**Task instructions:**
[A] In the passage on Martha's Vineyard during the Revolution, write out the words starting at "But in 1776" and ending at "some social savvy.".
[B] In the passage on Martha's Vineyard during the Revolution, what did Mr. Railton call the Herriot capture?

**Document text:**
Arthur Railton, author of The History of Martha’s Vineyard, wrote that privateering was often less a political statement than pure opportunism.

“Privateering was profitable, legal or illegal,” Mr. Railton wrote. “The Herriot capture was piracy, nothing more. The men involved were just an excited bunch of men eager for profit.”

But in 1776 and the surrounding years, there was plenty of overt political activity on the Vineyard in response to the Revolution.

Like most places, there was a mixture on the Vineyard of loyalists, who favored British rule, and rebels. Most, per Mr. Van Riper’s estimation, fell somewhere in the middle, but navigating the political terrain of the time required some social savvy.

“If you run the general store and you’re a tub-thumping loyalist, your rebel-sympathizing customers are going to take their business someplace else, and so maybe you keep your thoughts to yourself,” he said.

**Stored data:**
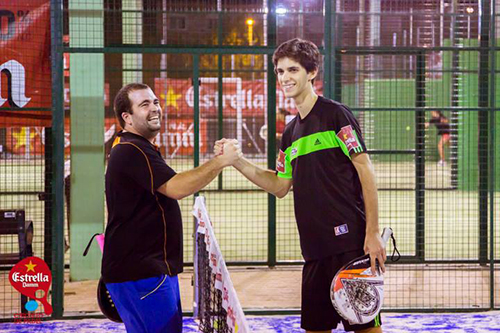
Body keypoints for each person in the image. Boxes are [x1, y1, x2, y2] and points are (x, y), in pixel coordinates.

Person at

**Expected results:**
[A]
But in 1776 and the surrounding years, there was plenty of overt political activity on the Vineyard in response to the Revolution.

Like most places, there was a mixture on the Vineyard of loyalists, who favored British rule, and rebels. Most, per Mr. Van Riper’s estimation, fell somewhere in the middle, but navigating the political terrain of the time required some social savvy.

[B] Piracy, nothing more.